>> BEGIN Material

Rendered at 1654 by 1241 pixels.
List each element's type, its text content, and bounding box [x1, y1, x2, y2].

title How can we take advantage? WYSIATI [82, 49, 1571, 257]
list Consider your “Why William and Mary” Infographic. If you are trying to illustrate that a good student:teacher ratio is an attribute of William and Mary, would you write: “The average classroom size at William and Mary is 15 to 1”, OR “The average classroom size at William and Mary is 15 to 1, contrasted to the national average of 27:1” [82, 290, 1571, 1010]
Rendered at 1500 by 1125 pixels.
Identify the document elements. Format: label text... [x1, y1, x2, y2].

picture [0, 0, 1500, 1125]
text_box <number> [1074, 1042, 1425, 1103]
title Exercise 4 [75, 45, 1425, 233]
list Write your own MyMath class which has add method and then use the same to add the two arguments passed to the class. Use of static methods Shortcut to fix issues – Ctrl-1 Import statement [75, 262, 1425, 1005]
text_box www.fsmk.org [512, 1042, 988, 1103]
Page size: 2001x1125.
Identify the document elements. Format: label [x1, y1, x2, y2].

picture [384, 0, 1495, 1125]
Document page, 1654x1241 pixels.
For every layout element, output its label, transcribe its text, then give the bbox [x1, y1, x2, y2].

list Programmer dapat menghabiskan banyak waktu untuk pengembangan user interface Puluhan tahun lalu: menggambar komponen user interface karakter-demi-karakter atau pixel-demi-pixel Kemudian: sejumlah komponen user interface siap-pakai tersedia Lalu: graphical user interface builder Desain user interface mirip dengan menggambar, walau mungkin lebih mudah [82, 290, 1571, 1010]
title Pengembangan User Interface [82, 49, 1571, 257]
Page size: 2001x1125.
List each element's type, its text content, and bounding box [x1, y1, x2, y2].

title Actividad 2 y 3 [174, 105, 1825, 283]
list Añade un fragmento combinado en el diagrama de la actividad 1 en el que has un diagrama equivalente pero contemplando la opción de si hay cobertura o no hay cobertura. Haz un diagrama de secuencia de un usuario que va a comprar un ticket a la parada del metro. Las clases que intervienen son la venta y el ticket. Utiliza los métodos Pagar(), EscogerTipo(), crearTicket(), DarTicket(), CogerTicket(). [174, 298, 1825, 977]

>> END Material

Find every line in the listing above that contains the word "pixels". Copy each of those lines.

Written solution:
Rendered at 1654 by 1241 pixels.
Rendered at 1500 by 1125 pixels.
Document page, 1654x1241 pixels.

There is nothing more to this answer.